Title : Radiomics evaluation for the early detection of alzheimer's dementia using T1-weighted MRI
Abstract:
Introduction: Early detection of Alzheimer's disease (AD) is crucial for implementing timely interventions and improving patient outcomes. This study evaluates the efficacy of radiomics features extracted from T1-weighted magnetic resonance imaging (MRI) for the early detection of AD.
Methods: We retrospectively analyzed T1-weighted MRI scans from 427 participants (142 with early AD, 153 with mild cognitive impairment (MCI), and 132 age-matched healthy controls) from the Alzheimer's Disease Neuroimaging Initiative (ADNI) database. A comprehensive radiomics pipeline was implemented to extract 1,072 quantitative features from segmented regions of interest, including the hippocampus, entorhinal cortex, and posterior cingulate. Features encompassed first-order statistics, shape metrics, textural properties, and wavelet transformations. Feature selection using least absolute shrinkage and selection operator (LASSO) identified 37 radiomics features with optimal discriminatory power.
Results: A random forest classifier trained on these selected features achieved an area under the receiver operating characteristic curve (AUC) of 0.91 (95% CI: 0.88-0.94) for distinguishing early AD from healthy controls and 0.83 (95% CI: 0.79-0.87) for distinguishing MCI from healthy controls in the independent test cohort. Notably, textural heterogeneity features in the hippocampus and shape features in the entorhinal cortex demonstrated the highest discriminative value. The radiomics signature outperformed conventional volumetric analysis (AUC 0.91 vs. 0.82, p<0.001) and performed comparably to a deep learning convolutional neural network model (AUC 0.91 vs. 0.93, p=0.14) while offering greater interpretability. Longitudinal analysis revealed that specific radiomics features showed significant changes up to 3.2 years before clinical diagnosis of AD. Integration of radiomics features with demographic and cognitive assessment data further improved prediction performance (AUC 0.94, 95% CI: 0.91-0.97).
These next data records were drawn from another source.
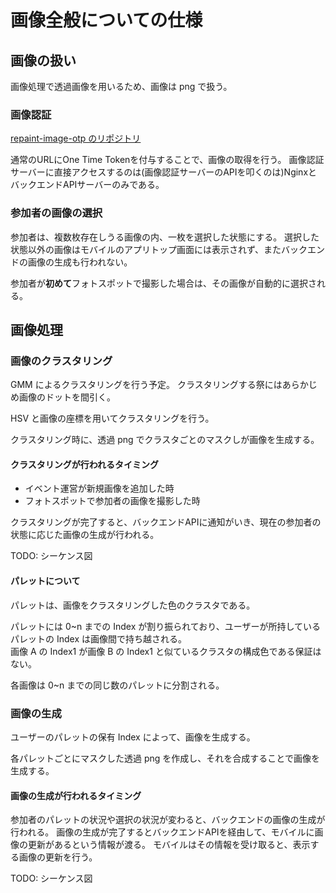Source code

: # 画像全般についての仕様

## 画像の扱い

画像処理で透過画像を用いるため、画像は png で扱う。

### 画像認証

[repaint-image-otp のリポジトリ](https://github.com/after-school-garbage-squad/repaint-image-otp)

通常のURLにOne Time Tokenを付与することで、画像の取得を行う。
画像認証サーバーに直接アクセスするのは(画像認証サーバーのAPIを叩くのは)NginxとバックエンドAPIサーバーのみである。

### 参加者の画像の選択

参加者は、複数枚存在しうる画像の内、一枚を選択した状態にする。
選択した状態以外の画像はモバイルのアプリトップ画面には表示されず、またバックエンドの画像の生成も行われない。

参加者が**初めて**フォトスポットで撮影した場合は、その画像が自動的に選択される。

## 画像処理

### 画像のクラスタリング

GMM によるクラスタリングを行う予定。
クラスタリングする祭にはあらかじめ画像のドットを間引く。

HSV と画像の座標を用いてクラスタリングを行う。

クラスタリング時に、透過 png でクラスタごとのマスクしが画像を生成する。

#### クラスタリングが行われるタイミング

- イベント運営が新規画像を追加した時
- フォトスポットで参加者の画像を撮影した時

クラスタリングが完了すると、バックエンドAPIに通知がいき、現在の参加者の状態に応じた画像の生成が行われる。

TODO: シーケンス図

#### パレットについて

パレットは、画像をクラスタリングした色のクラスタである。

パレットには 0~n までの Index が割り振られており、ユーザーが所持しているパレットの Index は画像間で持ち越される。  
画像 A の Index1 が画像 B の Index1 と似ているクラスタの構成色である保証はない。

各画像は 0~n までの同じ数のパレットに分割される。

### 画像の生成

ユーザーのパレットの保有 Index によって、画像を生成する。

各パレットごとにマスクした透過 png を作成し、それを合成することで画像を生成する。

#### 画像の生成が行われるタイミング

参加者のパレットの状況や選択の状況が変わると、バックエンドの画像の生成が行われる。
画像の生成が完了するとバックエンドAPIを経由して、モバイルに画像の更新があるという情報が渡る。
モバイルはその情報を受け取ると、表示する画像の更新を行う。

TODO: シーケンス図
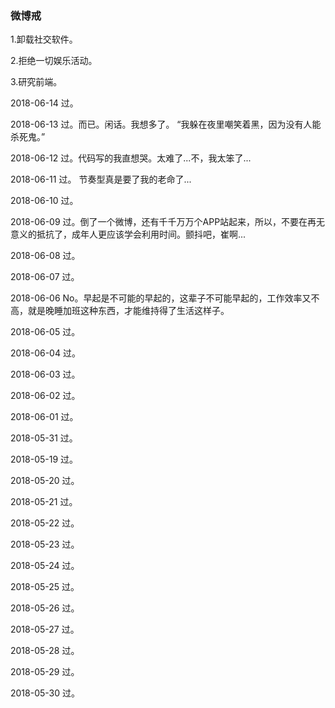### 微博戒

1.卸载社交软件。

2.拒绝一切娱乐活动。

3.研究前端。

2018-06-14 过。

2018-06-13 过。而已。闲话。我想多了。 “我躲在夜里嘲笑着黑，因为没有人能杀死鬼。”

2018-06-12 过。代码写的我直想哭。太难了...不，我太笨了...

2018-06-11 过。 节奏型真是要了我的老命了...

2018-06-10 过。

2018-06-09 过。倒了一个微博，还有千千万万个APP站起来，所以，不要在再无意义的抵抗了，成年人更应该学会利用时间。颤抖吧，崔啊...

2018-06-08 过。

2018-06-07 过。

2018-06-06 No。早起是不可能的早起的，这辈子不可能早起的，工作效率又不高，就是晚睡加班这种东西，才能维持得了生活这样子。

2018-06-05 过。

2018-06-04 过。

2018-06-03 过。

2018-06-02 过。

2018-06-01 过。

2018-05-31 过。

2018-05-19 过。
             
2018-05-20 过。

2018-05-21 过。

2018-05-22 过。

2018-05-23 过。

2018-05-24 过。

2018-05-25 过。

2018-05-26 过。

2018-05-27 过。 

2018-05-28 过。 

2018-05-29 过。 

2018-05-30 过。
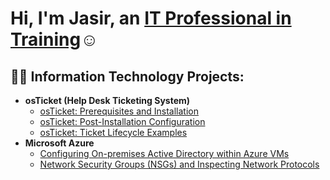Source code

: <h1>Hi, I'm Jasir, an <a href="www.linkedin.com/in/jasir-clark-washington-973878336">IT Professional in Training</a>☺</h1>

<h2>👨‍💻 Information Technology Projects:</h2>

- <b>osTicket (Help Desk Ticketing System)</b>
  - [osTicket: Prerequisites and Installation](https://github.com/JasirSCW/osticket-prereqs)
  - [osTicket: Post-Installation Configuration](https://github.com/JasirSCW/post-install-config)
  - [osTicket: Ticket Lifecycle Examples](https://github.com/JasirCSW/ticket-lifecycle
)
- <b>Microsoft Azure</b>
  - [Configuring On-premises Active Directory within Azure VMs](https://github.com/JasirSCW/configure-ad)
  - [Network Security Groups (NSGs) and Inspecting Network Protocols](https://github.com/JasirSCW/azure-network-protocols)
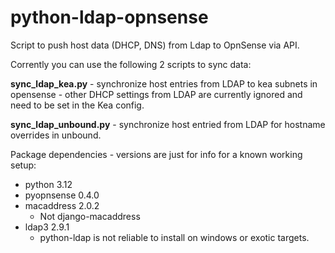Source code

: # python-ldap-opnsense
Script to push host data (DHCP, DNS) from Ldap to OpnSense via API.

Corrently you can use the following 2 scripts to sync data:

**sync_ldap_kea.py** - synchronize host entries from LDAP to kea subnets in opensense - other DHCP settings from LDAP are currently ignored and need to be set in the Kea config.

**sync_ldap_unbound.py** - synchronize host entried from LDAP for hostname overrides in unbound.




Package dependencies - versions are just for info for a known working setup:
* python 3.12
* pyopnsense 0.4.0
* macaddress 2.0.2
  * Not django-macaddress
* ldap3 2.9.1
  * python-ldap is not reliable to install on windows or exotic targets.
Conclusion: These findings suggest that radiomics analysis of T1-weighted MRI provides valuable imaging biomarkers for early detection of AD, potentially facilitating earlier clinical intervention and enrichment of clinical trials targeting early-stage disease.
Keywords: Alzheimer's Disease, Radiomics, Early Detection, Machine Learning, Neuroimaging Biomarkers.